Pricing Blending

@gradientdev @0xBobdbldr August 10, 2023

Link to code: https://github.com/IVX-FI/ivx-diem/blob/c01b385948c67b04ccc54f65fc08d58cbdada189/src/libraries/IVXPricer.sol#L74

Black Scholes Model

https://github.com/IVX-FI/ivx-diem/blob/main/src/libraries/BlackScholes.sol

Binomial model

https://github.com/IVX-FI/ivx-diem/blob/main/src/libraries/Binomial.sol

IVX Dual Model

Link to premium calculation: https://github.com/IVX-FI/ivx-diem/blob/c01b385948c67b04ccc54f65fc08d58cbdada189/src/options/IVXDiemToken.sol#L181

The Black-Scholes model is based on a partial differential equation (PDE) that describes the dynamics of the option price over time. The solution to this equation involves the calculation of an option price using the parameters mentioned in the previous part. (here we already broke down the BS model) As the time to expiry approaches zero, the PDE used in the Black-Scholes model becomes increasingly difficult to solve. This is due to the option price becoming more sensitive to changes in the underlying asset price and volatility, which results in a breakdown of the Black-Scholes model’s assumptions and becomes increasingly unsuitable due to its reliance on certain assumptions, including constant volatility for example, which may not hold, especially for crypto markets and altcoins. This will result in inaccurate pricing of options with a short time to expiry that can get chaotic below 1 day. The Black-Scholes model assumes that the underlying asset price changes continuously over time, which may not hold in most altcoins. As such, a more conservative pricing model may be utilized to value options with a shorter time to expiry. Such a model typically prioritizes the convergence to the option’s true value as the expiry date approaches.

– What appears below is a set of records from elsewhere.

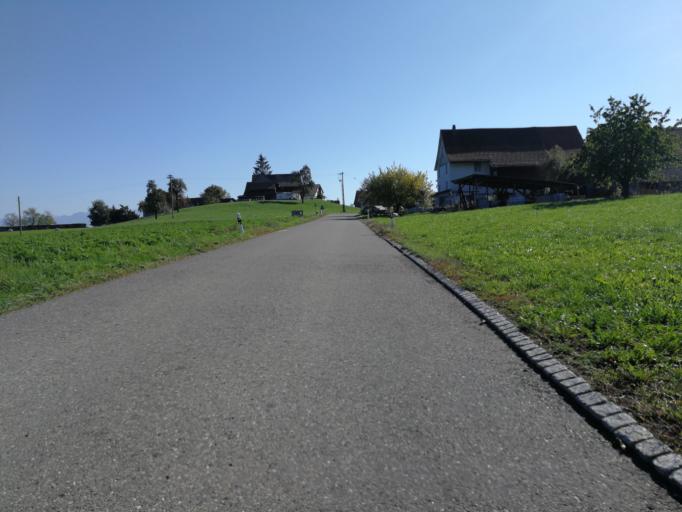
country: CH
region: Zurich
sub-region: Bezirk Uster
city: Hinteregg
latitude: 47.3154
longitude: 8.6758
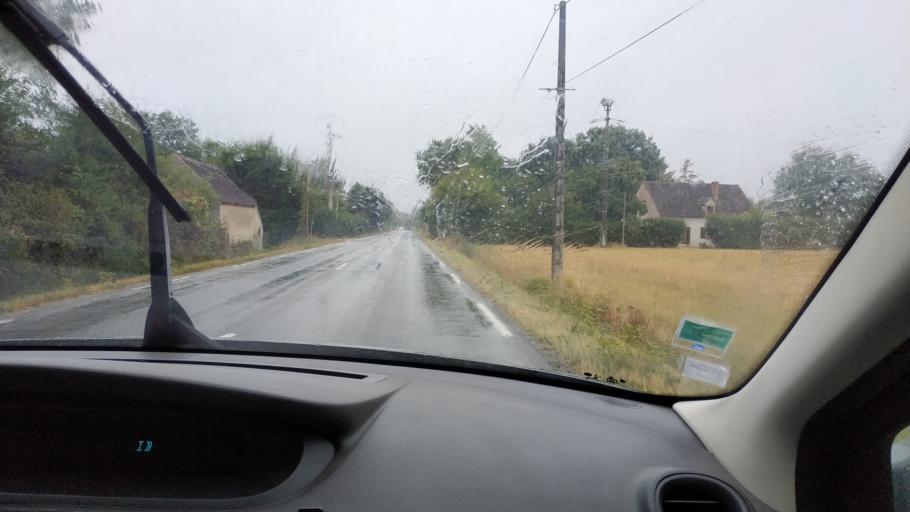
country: FR
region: Centre
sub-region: Departement du Loiret
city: Bellegarde
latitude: 47.9456
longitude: 2.3812
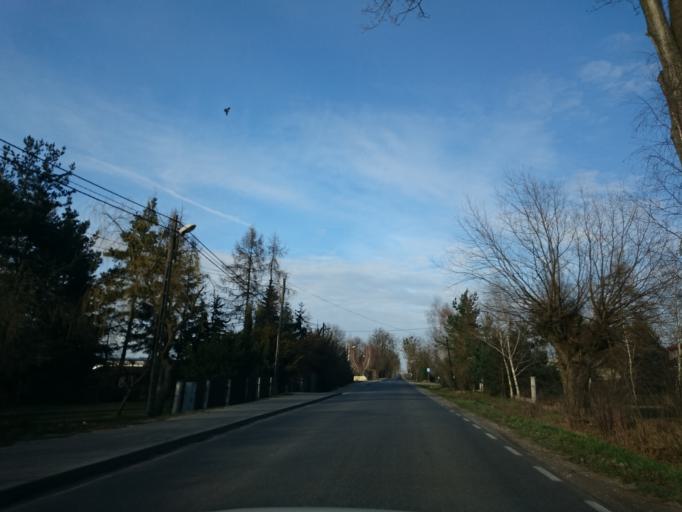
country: PL
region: Kujawsko-Pomorskie
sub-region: Powiat torunski
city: Lubicz Gorny
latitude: 53.0360
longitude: 18.7813
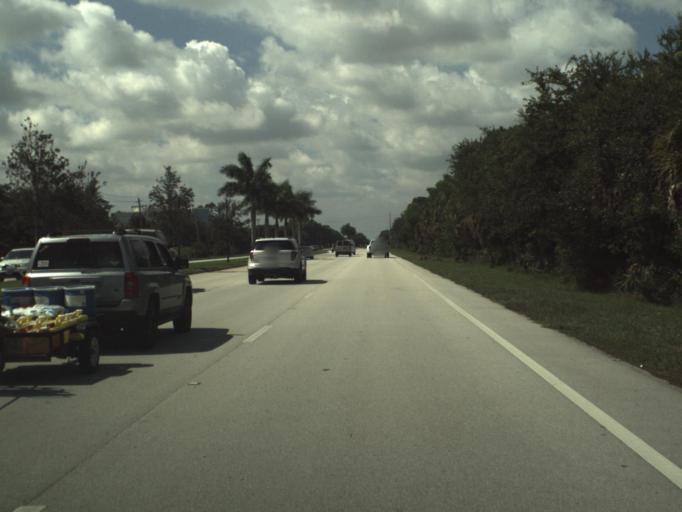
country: US
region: Florida
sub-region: Palm Beach County
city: Jupiter
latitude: 26.9186
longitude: -80.0941
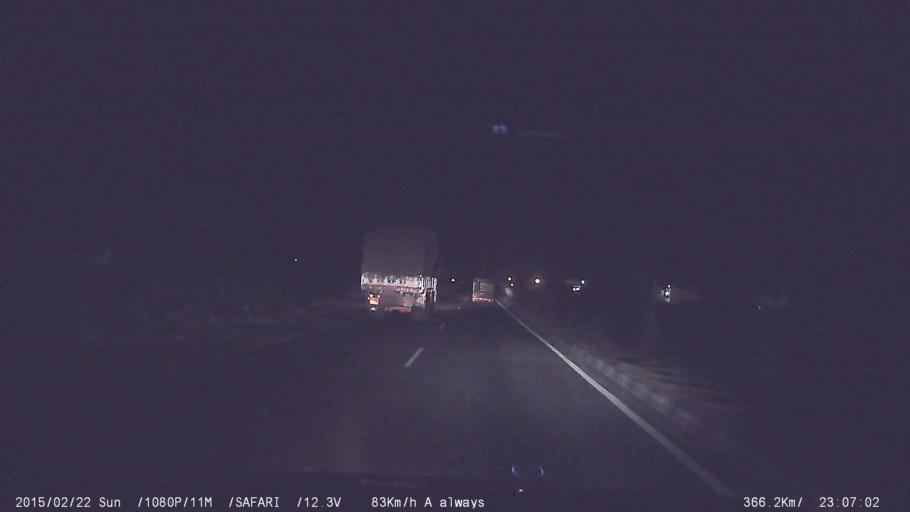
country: IN
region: Tamil Nadu
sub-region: Namakkal
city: Rasipuram
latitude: 11.4359
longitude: 78.1568
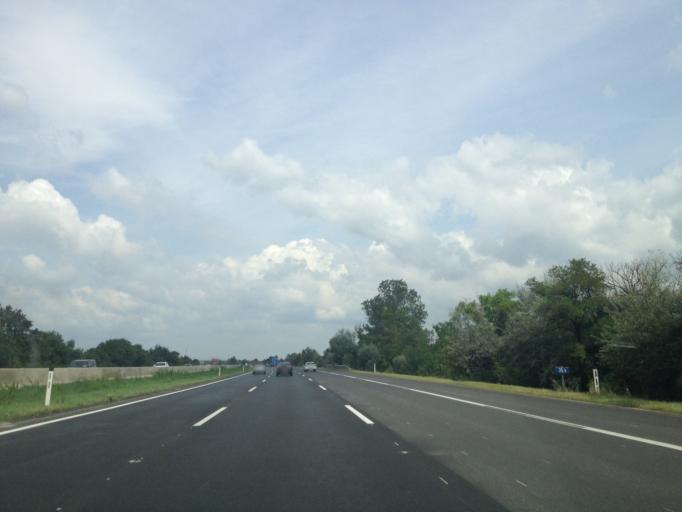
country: AT
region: Lower Austria
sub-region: Politischer Bezirk Wiener Neustadt
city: Felixdorf
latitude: 47.8792
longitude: 16.2030
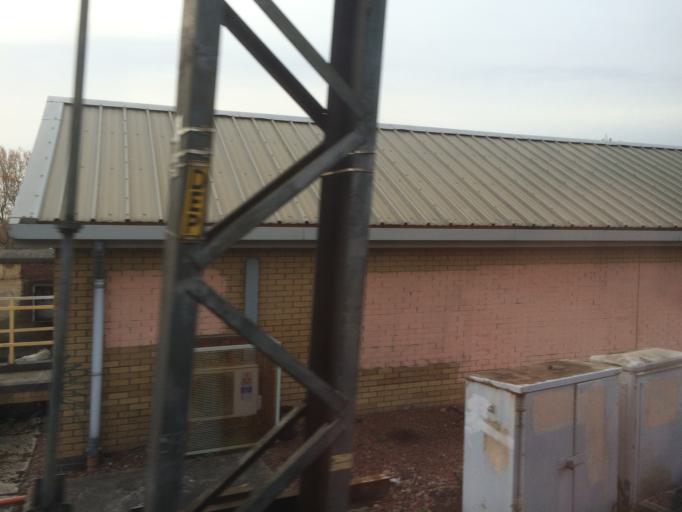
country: GB
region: Scotland
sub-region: Glasgow City
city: Glasgow
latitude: 55.8547
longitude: -4.2591
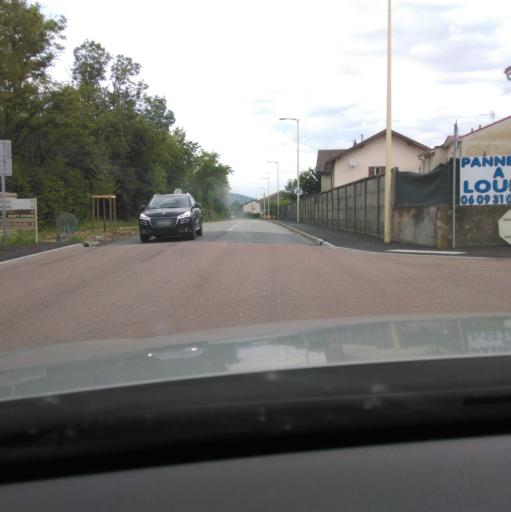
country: FR
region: Rhone-Alpes
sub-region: Departement de l'Ain
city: Izernore
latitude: 46.1891
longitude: 5.5435
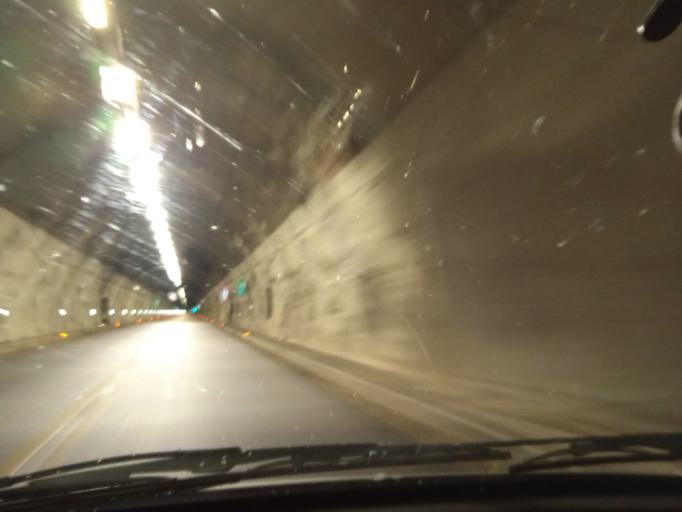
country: IT
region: Sicily
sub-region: Messina
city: Capo d'Orlando
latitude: 38.1387
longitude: 14.7428
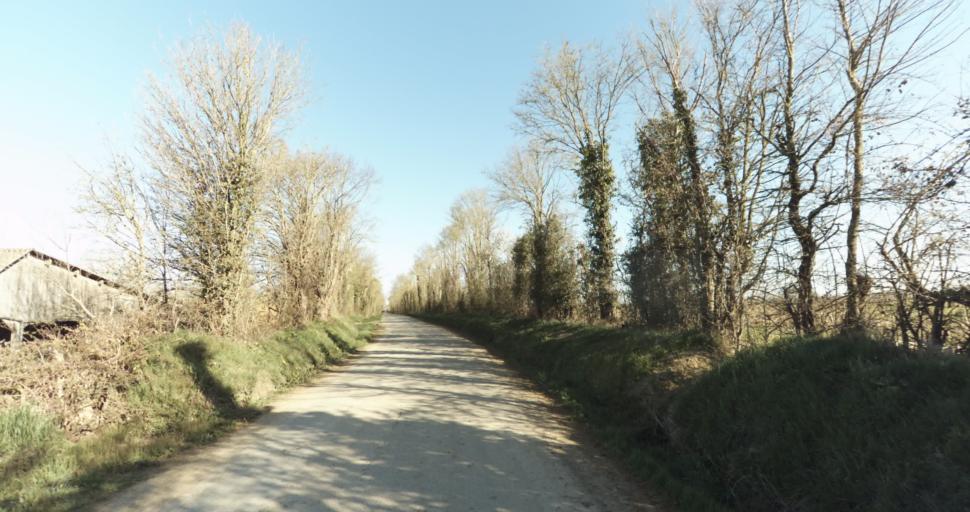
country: FR
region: Lower Normandy
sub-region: Departement du Calvados
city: Saint-Pierre-sur-Dives
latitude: 48.9934
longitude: -0.0015
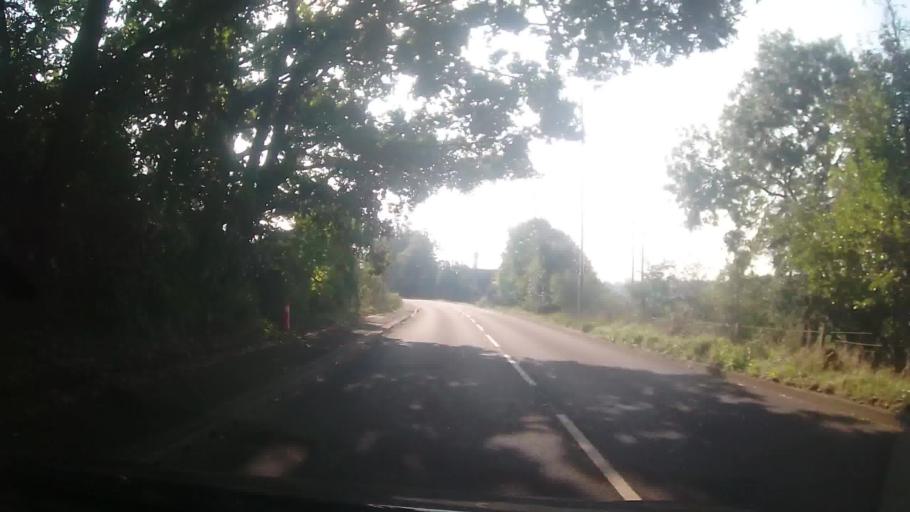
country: GB
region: England
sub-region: Shropshire
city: Bridgnorth
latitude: 52.5249
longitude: -2.4105
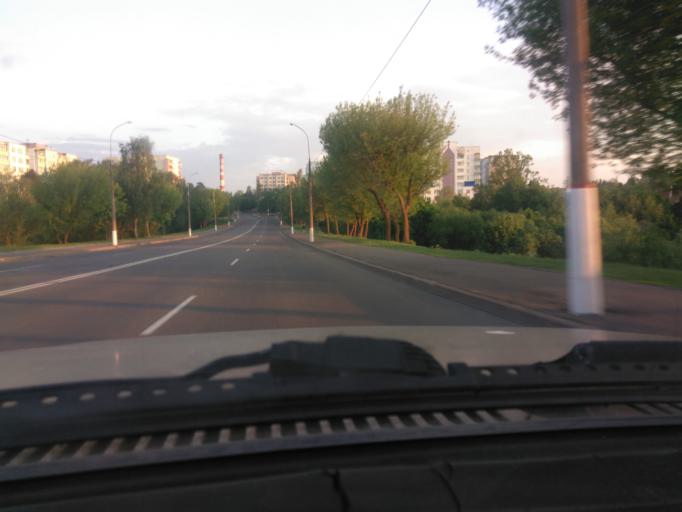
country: BY
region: Mogilev
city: Mahilyow
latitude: 53.9233
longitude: 30.3118
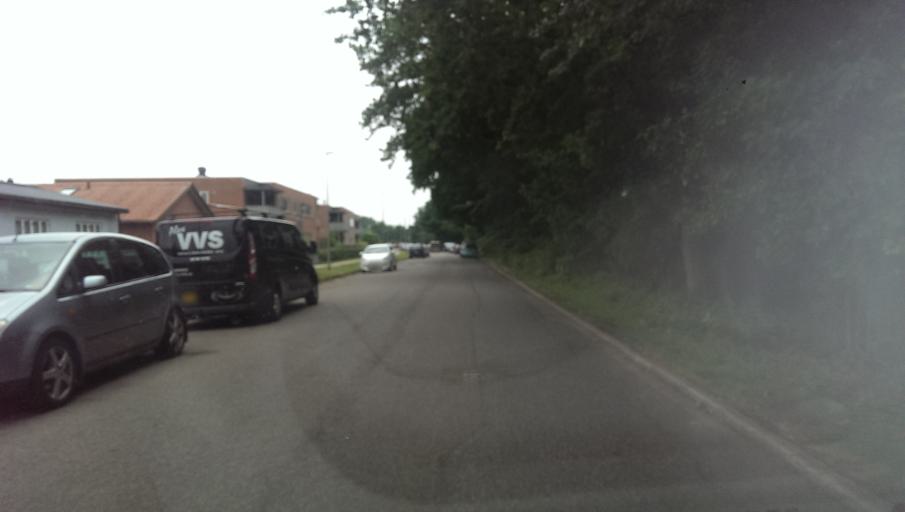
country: DK
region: South Denmark
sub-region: Esbjerg Kommune
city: Esbjerg
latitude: 55.4649
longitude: 8.4713
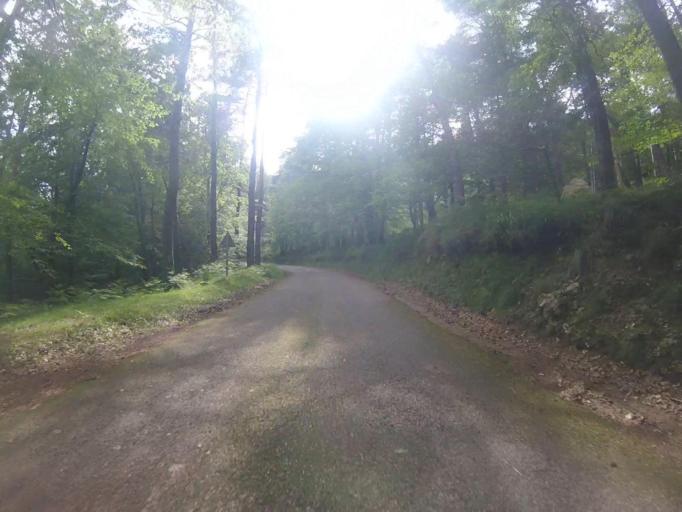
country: ES
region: Navarre
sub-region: Provincia de Navarra
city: Goizueta
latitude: 43.2316
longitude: -1.8058
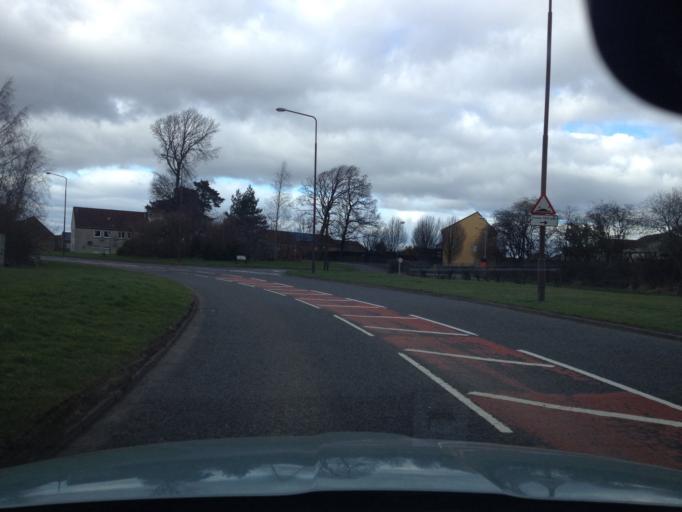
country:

The binomial model is an appropriate choice for such a conservative model, as it is a discrete-time model that is better equipped to handle changing market dynamics as the option approaches expiration. To gauge the convergence of the conservative model to the binomial model, we introduce the IVX Dual model, a dynamic options pricing assumption that takes into account the stability of the Black-Scholes model over longer durations and the dynamism of the Binomial model over closer durations, and we will introduce Alpha (α), a specific metric that controls this convergence.

Price = α · Binomial Model Price + (1 − α) · Black Scholes Price (1)

▷ So let T be the expiry time, and t be the current time, so that the time to expiry is T − t.

Alpha (α) denotes the rate at which the conservative model approaches the binomial model as the time to expiry decreases, with full convergence to the Binomial model achieved as alpha approaches 100% , and full convergence to the Black-Scholes model is achieved when alpha approaches 0%.

The selection of an appropriate pricing model is critical and should depend on the specific characteristics of the option being valued and the time to expiry. While the Black-Scholes model may be appropriate for options with a longer time to expiry, the utilization of a more conservative model, such as the binomial model, may be necessary for options with a shorter time to expiry, for that reason the IVX Dual Model will be a suitable solution for a never-ending problem.

contract Alpha {
  uint public binomialCutoff;
  uint public blackScholesCutoff;

  constructor(uint _binomialCutoff, uint _blackScholesCutoff) {
   require(_blackScholesCutoff > _binomialCutoff, "Black Scholes cutoff must be greater than Binomial cutoff");
   binomialCutoff = _binomialCutoff;
   blackScholesCutoff = _blackScholesCutoff;
  }

  function calculateAlpha(uint secondsToExpiry) public {
   if (secondsToExpiry <= binomialCutoff) {
    return 1e18;
   }

   if (secondsToExpiry >= blackScholesCutoff) {
    return 0;
   }
   alpha = (blackScholesCutoff - secondsToExpiry) * 1e18 / (blackScholesCutoff - binomialCutoff);
    return alpha;
   }
}